» **STUDY MATERIAL**
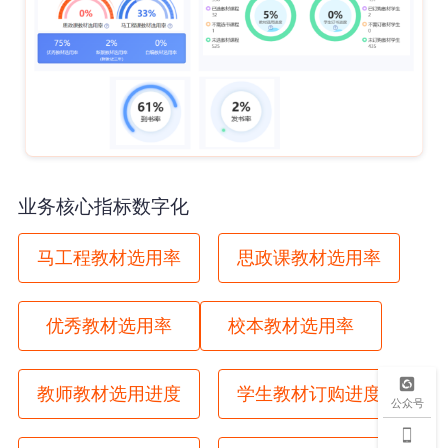
业务核心指标数字化
马工程教材选用率
思政课教材选用率
优秀教材选用率
校本教材选用率
教师教材选用进度
学生教材订购进度
公众号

» **THE TASK**
Transcribe the listing exactly; skip the pictures.

» **RESPONSE TO THE TASK**
业务核心指标数字化
马工程教材选用率
思政课教材选用率
优秀教材选用率
校本教材选用率
教师教材选用进度
学生教材订购进度
公众号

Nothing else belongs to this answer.